I never thought I would spend so much time ruminating on the actual boundaries of Summit.
But then I never thought the question would turn out to be so pivotal in the final days of the Pierce County Districting Committee.
As appointed districting master Steven Garrett continues to put together his final plan for redividing the county into seven “approximately equal” districts, he must also respond to this geographically small but politically huge issue: Does 2nd District Councilmember Joyce McDonald live in Summit?
If she does, then it would be difficult to adjust his most recent map to move her from the 5th District back to her own 2nd. That’s because it would either require him to carve out a tiny piece of Summit or move the entire thing. But moving just a piece would violate a charter requirement that communities be kept together. And moving the whole thing would throw off the population numbers and require wholesale changes.
But if she doesn’t live in Summit and is instead in a strip of land between Puyallup and Summit then the line could be adjusted without implicating communities.
So is she or isn’t she? That simple question lacks a simple answer. She is in Summit based on Census Designated Places. She is not based on the county’s planning maps and is instead within Puyallup’s urban growth area.
Here is an e-mail exchange on the topic between Deputy Pierce County Prosecutor Denise Greer and Garrett:
Hello, Mr. Garrett –
As you may have seen in yesterday’s TNT posting, the County’s Planning Department (PALS) has been contacted by Peter Callahan with questions regarding the Summit/Waller plan area, which you’ve cited in some of the meetings. According to the Planning Dept, there is no such community planning area. There is a Mid County Community Plan, but it does not reach entirely to the western border of Puyallup.
I see from the posting that you are instead relying on the census bureau’s boundaries, but would you please talk to Sean Gaffney at PALS about this issue to ensure you have all the information?
And Garrett’s response:
Sean is correct that there is no community planning area called Summit-Waller. I never said there was. However, there is a community of Summit-Waller. My main interest is with communities, rather than planning areas, since communities are often smaller and thus easier to move around (except it was made clear to me that I can’t bust up Summit from Waller).

**Required tasks**.
a) Check each statement against the Summit districting text and answer yes or no, quoting the words of the text that decide it: (i) Garrett is drawing a plan that splits the county into seven districts. (ii) The Planning Department confirms that a Summit/Waller community planning area exists. (iii) By Census Designated Places, McDonald lives in Summit.
b) Recast the paragraph of the Summit districting text that begins "If she does, then it would be difficult" as a short bulleted list that keeps its main points.
c) Proceed with the Summit districting text, picking up after its last sentence.
The entries after the Summit districting text aren't needed for any of the work here.

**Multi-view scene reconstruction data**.
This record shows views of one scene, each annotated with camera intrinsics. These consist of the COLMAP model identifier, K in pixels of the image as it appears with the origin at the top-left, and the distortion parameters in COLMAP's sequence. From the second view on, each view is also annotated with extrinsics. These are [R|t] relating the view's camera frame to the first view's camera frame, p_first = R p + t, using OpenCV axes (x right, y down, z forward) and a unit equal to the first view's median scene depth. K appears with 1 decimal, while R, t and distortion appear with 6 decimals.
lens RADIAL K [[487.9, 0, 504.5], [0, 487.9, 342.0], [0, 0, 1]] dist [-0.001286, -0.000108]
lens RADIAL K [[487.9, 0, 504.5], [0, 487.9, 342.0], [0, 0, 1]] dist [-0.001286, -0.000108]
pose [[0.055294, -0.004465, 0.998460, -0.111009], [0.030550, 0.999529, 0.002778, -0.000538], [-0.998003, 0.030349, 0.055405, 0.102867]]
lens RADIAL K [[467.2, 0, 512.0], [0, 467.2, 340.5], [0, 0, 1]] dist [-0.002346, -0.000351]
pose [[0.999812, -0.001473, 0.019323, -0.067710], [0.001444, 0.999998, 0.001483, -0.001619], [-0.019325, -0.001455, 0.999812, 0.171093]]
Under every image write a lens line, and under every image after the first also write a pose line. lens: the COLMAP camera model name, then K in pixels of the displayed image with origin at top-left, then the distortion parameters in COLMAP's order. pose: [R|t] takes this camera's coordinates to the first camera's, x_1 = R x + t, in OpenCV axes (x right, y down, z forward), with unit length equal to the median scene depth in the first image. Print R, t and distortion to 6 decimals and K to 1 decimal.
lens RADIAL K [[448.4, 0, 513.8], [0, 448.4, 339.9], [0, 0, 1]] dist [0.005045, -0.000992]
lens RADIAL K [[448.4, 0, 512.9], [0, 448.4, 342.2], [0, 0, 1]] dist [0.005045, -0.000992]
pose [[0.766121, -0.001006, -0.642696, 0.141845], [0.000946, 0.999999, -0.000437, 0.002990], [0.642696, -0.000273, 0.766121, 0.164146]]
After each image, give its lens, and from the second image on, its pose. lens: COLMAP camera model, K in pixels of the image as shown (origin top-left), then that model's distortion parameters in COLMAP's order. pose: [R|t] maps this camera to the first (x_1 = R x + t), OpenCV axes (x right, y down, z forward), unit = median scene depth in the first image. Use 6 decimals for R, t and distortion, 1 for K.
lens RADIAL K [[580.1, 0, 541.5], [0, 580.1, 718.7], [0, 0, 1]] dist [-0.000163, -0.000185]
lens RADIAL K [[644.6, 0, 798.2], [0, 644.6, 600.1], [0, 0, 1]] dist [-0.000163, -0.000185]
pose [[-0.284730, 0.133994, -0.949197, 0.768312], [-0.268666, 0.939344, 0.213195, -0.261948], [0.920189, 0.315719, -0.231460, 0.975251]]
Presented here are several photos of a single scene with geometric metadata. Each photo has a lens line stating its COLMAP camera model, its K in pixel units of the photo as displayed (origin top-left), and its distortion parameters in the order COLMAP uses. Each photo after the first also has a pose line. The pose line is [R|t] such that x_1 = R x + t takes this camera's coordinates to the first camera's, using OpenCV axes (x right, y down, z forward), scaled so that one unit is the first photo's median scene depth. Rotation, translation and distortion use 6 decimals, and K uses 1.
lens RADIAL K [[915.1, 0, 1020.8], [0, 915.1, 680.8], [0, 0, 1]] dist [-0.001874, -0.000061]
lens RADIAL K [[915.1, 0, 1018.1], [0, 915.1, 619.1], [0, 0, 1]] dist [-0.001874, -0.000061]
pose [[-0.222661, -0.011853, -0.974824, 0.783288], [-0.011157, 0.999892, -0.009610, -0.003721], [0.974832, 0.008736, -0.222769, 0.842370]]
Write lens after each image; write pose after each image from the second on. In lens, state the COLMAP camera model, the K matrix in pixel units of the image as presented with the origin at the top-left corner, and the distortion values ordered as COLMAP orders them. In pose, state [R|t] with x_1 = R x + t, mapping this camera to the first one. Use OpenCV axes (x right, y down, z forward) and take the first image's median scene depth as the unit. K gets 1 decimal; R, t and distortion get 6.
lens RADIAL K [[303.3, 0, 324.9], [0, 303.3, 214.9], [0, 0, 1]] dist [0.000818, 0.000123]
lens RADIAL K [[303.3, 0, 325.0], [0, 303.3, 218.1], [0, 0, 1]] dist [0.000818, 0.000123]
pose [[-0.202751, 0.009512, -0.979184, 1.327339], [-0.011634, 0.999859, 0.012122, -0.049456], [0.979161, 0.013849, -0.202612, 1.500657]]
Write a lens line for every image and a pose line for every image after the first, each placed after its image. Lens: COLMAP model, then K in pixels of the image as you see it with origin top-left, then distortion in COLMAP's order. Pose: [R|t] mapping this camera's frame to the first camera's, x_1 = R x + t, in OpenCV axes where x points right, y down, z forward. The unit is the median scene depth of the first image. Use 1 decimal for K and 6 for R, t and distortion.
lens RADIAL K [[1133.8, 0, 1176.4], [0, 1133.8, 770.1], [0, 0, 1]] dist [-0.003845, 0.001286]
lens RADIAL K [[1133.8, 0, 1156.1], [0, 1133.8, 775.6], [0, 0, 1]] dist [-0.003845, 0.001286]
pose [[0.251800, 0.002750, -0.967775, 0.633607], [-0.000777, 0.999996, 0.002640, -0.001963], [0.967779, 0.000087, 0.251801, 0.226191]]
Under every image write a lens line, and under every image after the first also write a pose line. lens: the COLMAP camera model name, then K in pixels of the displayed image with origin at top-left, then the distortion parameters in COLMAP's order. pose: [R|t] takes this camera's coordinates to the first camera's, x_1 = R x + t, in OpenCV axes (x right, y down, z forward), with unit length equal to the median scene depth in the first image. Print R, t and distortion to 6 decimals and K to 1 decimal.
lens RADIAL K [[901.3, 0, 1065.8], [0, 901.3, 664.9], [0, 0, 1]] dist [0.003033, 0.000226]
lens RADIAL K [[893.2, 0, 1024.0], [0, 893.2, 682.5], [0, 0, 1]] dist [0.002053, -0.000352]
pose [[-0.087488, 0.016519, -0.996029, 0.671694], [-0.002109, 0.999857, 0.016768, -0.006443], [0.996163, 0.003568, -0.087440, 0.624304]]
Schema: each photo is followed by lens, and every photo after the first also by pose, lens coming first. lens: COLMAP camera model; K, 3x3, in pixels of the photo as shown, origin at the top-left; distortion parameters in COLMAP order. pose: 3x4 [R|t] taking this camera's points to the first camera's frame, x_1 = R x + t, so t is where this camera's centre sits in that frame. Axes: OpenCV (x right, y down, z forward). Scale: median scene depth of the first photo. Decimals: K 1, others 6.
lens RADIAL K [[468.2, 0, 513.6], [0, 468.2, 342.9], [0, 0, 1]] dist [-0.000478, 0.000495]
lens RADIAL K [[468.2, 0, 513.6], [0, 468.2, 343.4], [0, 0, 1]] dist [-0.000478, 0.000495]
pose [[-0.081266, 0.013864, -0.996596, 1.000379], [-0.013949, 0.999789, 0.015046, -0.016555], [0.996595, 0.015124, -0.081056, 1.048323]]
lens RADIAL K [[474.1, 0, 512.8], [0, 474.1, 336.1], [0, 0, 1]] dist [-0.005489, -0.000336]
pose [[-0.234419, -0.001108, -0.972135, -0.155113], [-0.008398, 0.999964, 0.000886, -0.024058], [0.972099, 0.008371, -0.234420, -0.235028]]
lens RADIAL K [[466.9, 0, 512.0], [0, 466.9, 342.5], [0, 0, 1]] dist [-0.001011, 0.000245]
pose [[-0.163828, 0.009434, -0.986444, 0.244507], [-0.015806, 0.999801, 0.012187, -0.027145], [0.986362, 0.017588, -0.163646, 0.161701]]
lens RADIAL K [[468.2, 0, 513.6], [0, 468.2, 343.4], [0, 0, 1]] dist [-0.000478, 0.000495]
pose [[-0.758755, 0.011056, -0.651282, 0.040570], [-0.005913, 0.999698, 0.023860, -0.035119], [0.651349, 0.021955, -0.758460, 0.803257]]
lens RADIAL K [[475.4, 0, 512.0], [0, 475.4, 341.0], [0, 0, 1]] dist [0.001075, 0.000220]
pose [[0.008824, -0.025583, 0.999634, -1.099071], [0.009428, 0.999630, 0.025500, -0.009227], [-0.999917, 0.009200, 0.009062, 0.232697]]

**Per-task outputs**.
a)
(i) Yes: "redividing the county into seven “approximately equal” districts"
(ii) No: "According to the Planning Dept, there is no such community planning area."
(iii) Yes: "She is in Summit based on Census Designated Places."

b)
- If McDonald lives in Summit, moving her from the 5th District back to the 2nd would be hard.
- Garrett would have to either carve out a small piece of Summit or move all of it.
- Moving only a piece would break the charter rule that communities be kept together.
- Moving all of Summit would upset the population numbers and force sweeping changes.

c)
Here is a quote from the Mid-County Community Plan: “…this unincorporated planning sub-area includes the communities of Summit-Waller, North Clover Creek Collins, and Summit View.” I have GIS data from PALS which provides the borders for each community in the Mid-County Planning Area. Moreover, I have GIS data from the Census Bureau for these “Census Designated Places (CDPs)” (which they developed from Pierce County data). These two datasets are identical for the Mid-County Planning Area. They both delineate the borders for the communities of Summit, Waller, Summit View, and Clover Creek.
While the community planning area borders are defined by ordinance, the communities within them are not, so I recognize that their borders are often not well defined. Shawn Phelps from PALS, who provided the community datasets to the Census Bureau (via the Puget Sound Regional Council), said they needed to make judgement calls on some community borders. However I did not expect there to be differences between the community planning area borders and what I received from PALS.
Looking at the Mid-County Community Plan map on the Pierce County web site, I see that the eastern border of Summit-Waller is different than what I have been using from PALS and the Census Bureau. Instead of Fruitland, the border in the Mid-County Plan is Woodland Ave. The upshot of this difference is that this community plan puts Joyce McDonald into unincorporated Puyallup – and not in Summit-Waller.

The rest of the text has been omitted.